* _DOCUMENT EXTRACT_:
I was literally a kid on Christmas morning, just three weeks early.

Many companies and organizations give pre-packaged Christmas baskets to their employees during the holiday. They’re also raffled off at bars and hermandades for a few euros, but they all have two things in common: edibles and booze.

cestas de navidad el corte ingles

In my first cesta, I received four bottles of wine, one of whiskey and one of anisette, plus enough cured meat to tide me over until Easter. Baskets also include typical Christmas sweets, cheeses, conservas like bonito or white asparagus and an interesting brick of something called a “Christmas Broth.” Contents are neatly packed up and shipped out to the tune of anywhere from around 20€ and up to 300€! 

While my Christmas shopping usually consists of plane tickets to spend the holidays somewhere with my parents, this year I’ll be flying home for wedding planning. Rather than scramble for gifts amidst other scrambled shoppers, I decided to make a twist on the traditional Christmas basket by bringing my favorite and American-palatte-approved goodies home in ceramics.

What is in a Spanish gift basket

Because, really, what do you get the woman who has it all (as far as Spanish souvenirs go) and is picky? 

My American-Tastes-and-Customs-Friendly-While-Still-Being-Andalusian Cesta de Navidad:

1 50g sachet of saffron – 5€

Cesta de navidad saffron

The same amount of azafrán in the US costs $16, so I was thrilled to find it wrapped up nicely!

1 220g package of Andalusian oranges covered with chocolate and olive oil – 5€

cesta de navidad chocolate covered oranges

Everyone in my family but me are chocoholics, and these oranges are representative of Seville, with the olive oil giving it an appropriate amount of acidity.

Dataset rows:

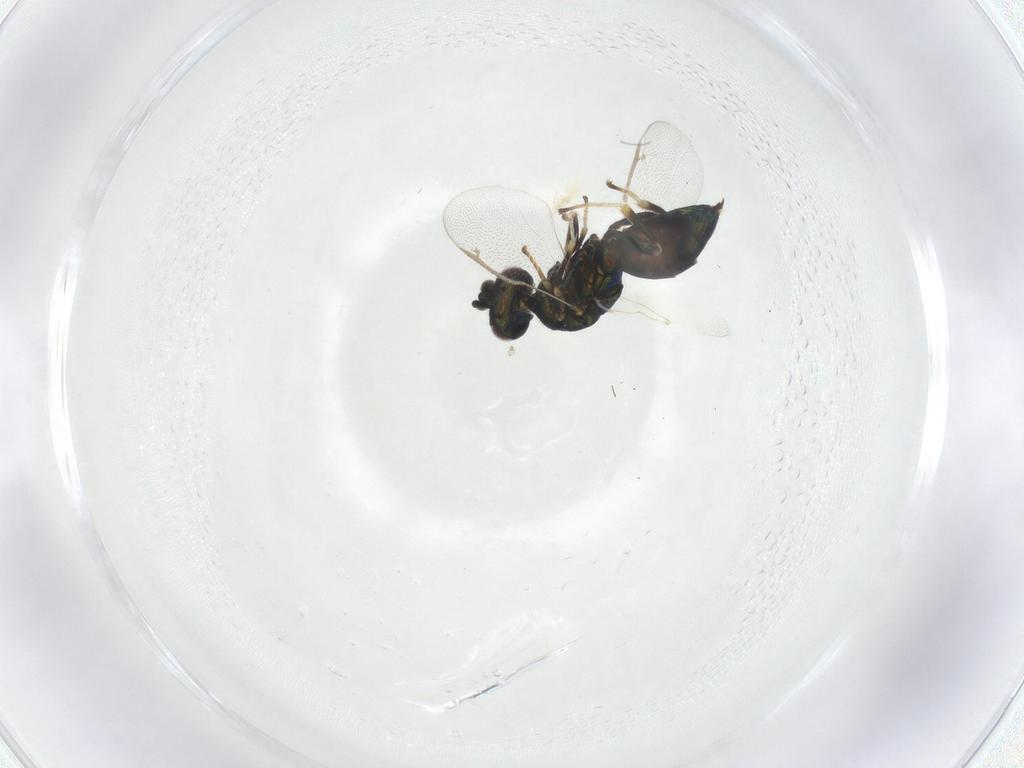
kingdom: Animalia
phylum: Arthropoda
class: Insecta
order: Hymenoptera
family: Torymidae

* _INSTRUCTION_:
Copy the Christmas basket text from "Many companies and" up to and including "edibles and booze.", replacing "booze" with "drinks".

* _REPLY_:
Many companies and organizations give pre-packaged Christmas baskets to their employees during the holiday. They’re also raffled off at bars and hermandades for a few euros, but they all have two things in common: edibles and drinks.